クロージング後、Fabric8LabsはTDKの完全子会社となる予定で、データセンターの液冷方式に使うサーマルマネジメント部品を数年以内に市場投入する計画です。AI向けGPUなど高性能半導体の発熱増加により、サーバー冷却はデータセンター運営の必須条件として重みを増しており、効率的な冷却技術の需要は世界規模で高まっています。
Fabric8Labsは2015年設立の米カリフォルニア州サンディエゴのスタートアップです。「電気化学的アディティブ・マニュファクチャリング(ECAM)」と呼ばれる独自の金属3Dプリント技術を保有し、精緻かつ複雑な内部構造の金属部品を製造できることが特徴です。
データセンターではAIサーバー向けに、空冷方式から冷却液を使う液冷方式へのシフトが進んでおり、半導体チップに密着するコールドプレート内部の流路設計が冷却性能を左右します。Fabric8LabsのECAM技術により、冷却液との接触面積を最大化した高密度金属構造が実現できるため、TDKは排熱効率を高めたコールドプレート向け内部構造体の供給力を強化できるとみられます。
取引条件は前払い金と複数年にわたるアーンアウトを組み合わせた形で、総額は最大4億ドルです。TDKのコーポレートベンチャーキャピタルであるTDK Venturesはシード期からFabric8Labsに出資しており、今回はその関係を発展させ完全子会社化に踏み切りました。
生成AIの普及によるデータセンター関連市場の拡大を背景に、TDKは冷却部品を新たな成長領域と位置づけ、データセンター向けビジネス全体のポートフォリオを強化していきます。

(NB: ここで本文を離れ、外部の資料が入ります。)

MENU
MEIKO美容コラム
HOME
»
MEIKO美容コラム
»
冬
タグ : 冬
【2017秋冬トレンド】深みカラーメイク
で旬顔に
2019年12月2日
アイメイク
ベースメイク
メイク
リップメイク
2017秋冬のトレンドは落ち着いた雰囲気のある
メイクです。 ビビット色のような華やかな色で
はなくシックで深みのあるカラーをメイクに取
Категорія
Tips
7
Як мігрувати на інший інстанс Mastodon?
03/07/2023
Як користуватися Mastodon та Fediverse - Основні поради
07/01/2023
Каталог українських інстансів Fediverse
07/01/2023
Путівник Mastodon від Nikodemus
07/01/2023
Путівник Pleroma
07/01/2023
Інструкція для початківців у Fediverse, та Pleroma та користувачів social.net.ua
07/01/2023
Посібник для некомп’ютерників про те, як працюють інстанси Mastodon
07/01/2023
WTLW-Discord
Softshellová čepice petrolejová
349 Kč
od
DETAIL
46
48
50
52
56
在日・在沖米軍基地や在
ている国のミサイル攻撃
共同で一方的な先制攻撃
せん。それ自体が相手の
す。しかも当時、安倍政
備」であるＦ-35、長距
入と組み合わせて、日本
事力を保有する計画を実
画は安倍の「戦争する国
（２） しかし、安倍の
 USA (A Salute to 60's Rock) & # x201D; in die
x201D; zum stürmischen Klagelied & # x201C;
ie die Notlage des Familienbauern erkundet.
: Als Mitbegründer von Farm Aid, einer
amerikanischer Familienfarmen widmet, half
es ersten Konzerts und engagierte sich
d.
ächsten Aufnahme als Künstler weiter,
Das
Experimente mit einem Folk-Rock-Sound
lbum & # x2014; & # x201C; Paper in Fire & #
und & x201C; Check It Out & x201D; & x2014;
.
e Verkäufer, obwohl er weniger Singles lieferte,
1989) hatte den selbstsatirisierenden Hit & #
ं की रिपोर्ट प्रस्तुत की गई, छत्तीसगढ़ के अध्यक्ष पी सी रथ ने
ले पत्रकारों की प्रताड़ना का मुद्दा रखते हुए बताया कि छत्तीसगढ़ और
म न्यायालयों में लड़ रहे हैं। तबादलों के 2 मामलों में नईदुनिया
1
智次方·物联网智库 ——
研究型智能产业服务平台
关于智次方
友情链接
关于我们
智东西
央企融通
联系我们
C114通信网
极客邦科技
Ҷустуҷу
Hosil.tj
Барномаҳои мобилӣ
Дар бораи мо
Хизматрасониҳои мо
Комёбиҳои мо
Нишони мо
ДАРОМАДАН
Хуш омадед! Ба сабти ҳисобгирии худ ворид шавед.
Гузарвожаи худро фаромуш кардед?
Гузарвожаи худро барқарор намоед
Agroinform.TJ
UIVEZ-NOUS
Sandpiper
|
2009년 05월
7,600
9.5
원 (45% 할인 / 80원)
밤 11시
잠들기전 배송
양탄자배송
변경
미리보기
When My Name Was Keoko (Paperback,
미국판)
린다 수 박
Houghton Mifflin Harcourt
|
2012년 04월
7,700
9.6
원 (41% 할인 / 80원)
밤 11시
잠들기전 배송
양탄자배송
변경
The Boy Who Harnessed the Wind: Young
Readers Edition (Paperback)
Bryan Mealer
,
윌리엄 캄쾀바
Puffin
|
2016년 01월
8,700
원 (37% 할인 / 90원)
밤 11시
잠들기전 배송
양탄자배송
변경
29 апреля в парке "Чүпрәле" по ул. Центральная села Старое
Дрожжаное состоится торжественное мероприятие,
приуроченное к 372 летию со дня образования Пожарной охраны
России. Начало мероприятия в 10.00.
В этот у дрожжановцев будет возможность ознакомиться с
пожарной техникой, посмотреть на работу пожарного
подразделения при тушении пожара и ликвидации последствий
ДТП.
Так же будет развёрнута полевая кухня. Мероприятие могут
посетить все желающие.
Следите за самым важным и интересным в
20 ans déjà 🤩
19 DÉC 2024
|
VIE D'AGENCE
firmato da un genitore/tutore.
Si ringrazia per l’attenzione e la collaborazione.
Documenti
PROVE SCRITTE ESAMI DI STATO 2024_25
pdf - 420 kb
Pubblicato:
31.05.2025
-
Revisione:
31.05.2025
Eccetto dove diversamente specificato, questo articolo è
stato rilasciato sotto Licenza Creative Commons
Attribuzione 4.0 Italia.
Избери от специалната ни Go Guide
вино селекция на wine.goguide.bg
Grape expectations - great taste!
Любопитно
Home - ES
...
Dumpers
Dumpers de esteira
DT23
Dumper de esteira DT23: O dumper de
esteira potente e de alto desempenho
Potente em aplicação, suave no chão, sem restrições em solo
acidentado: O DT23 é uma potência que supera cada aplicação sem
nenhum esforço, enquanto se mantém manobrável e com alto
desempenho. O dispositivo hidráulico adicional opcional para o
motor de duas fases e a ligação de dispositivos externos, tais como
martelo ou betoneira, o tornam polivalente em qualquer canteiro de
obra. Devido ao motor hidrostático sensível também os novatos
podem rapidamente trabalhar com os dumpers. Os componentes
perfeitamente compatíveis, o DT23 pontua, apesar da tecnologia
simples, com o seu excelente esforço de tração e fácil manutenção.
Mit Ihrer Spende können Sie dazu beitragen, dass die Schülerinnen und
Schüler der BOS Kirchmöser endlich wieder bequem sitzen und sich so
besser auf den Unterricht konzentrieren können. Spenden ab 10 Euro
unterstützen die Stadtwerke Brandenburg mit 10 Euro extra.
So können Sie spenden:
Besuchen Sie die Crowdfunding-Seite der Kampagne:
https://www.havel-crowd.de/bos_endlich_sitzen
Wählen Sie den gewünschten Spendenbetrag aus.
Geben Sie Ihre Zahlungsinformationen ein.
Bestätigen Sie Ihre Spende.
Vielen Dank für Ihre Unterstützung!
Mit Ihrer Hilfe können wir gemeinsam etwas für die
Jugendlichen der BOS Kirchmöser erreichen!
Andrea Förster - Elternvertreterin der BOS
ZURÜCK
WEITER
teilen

AIエコシステム戦略の要、TDKが「熱管理」領域に照準
TDKはこれまでM&Aを通じて事業ポートフォリオを変革してきた経緯があり、電池やセンサーなどの分野でM&Aを活用し、成長事業を育ててきました。現在は「AIエコシステム」を中長期の成長軸に据え、AIデータセンター向け電子部品・材料の強化を推進中です。
AI市場向け売上高が全社売上の1割強にとどまるものの、決算説明会では、中長期で年率25〜30%の拡大を見込むとの方針が示されました。AI関連を重点投資分野とする姿勢が明確になっています。
今回のFabric8Labs買収は、このAIエコシステム戦略の中でも「熱管理」という専門性の高い領域を押さえる動きです。TDKは金属3Dプリント技術を、データセンター向け冷却部品だけでなくコンデンサーなど自社の受動部品にも応用することを検討しています。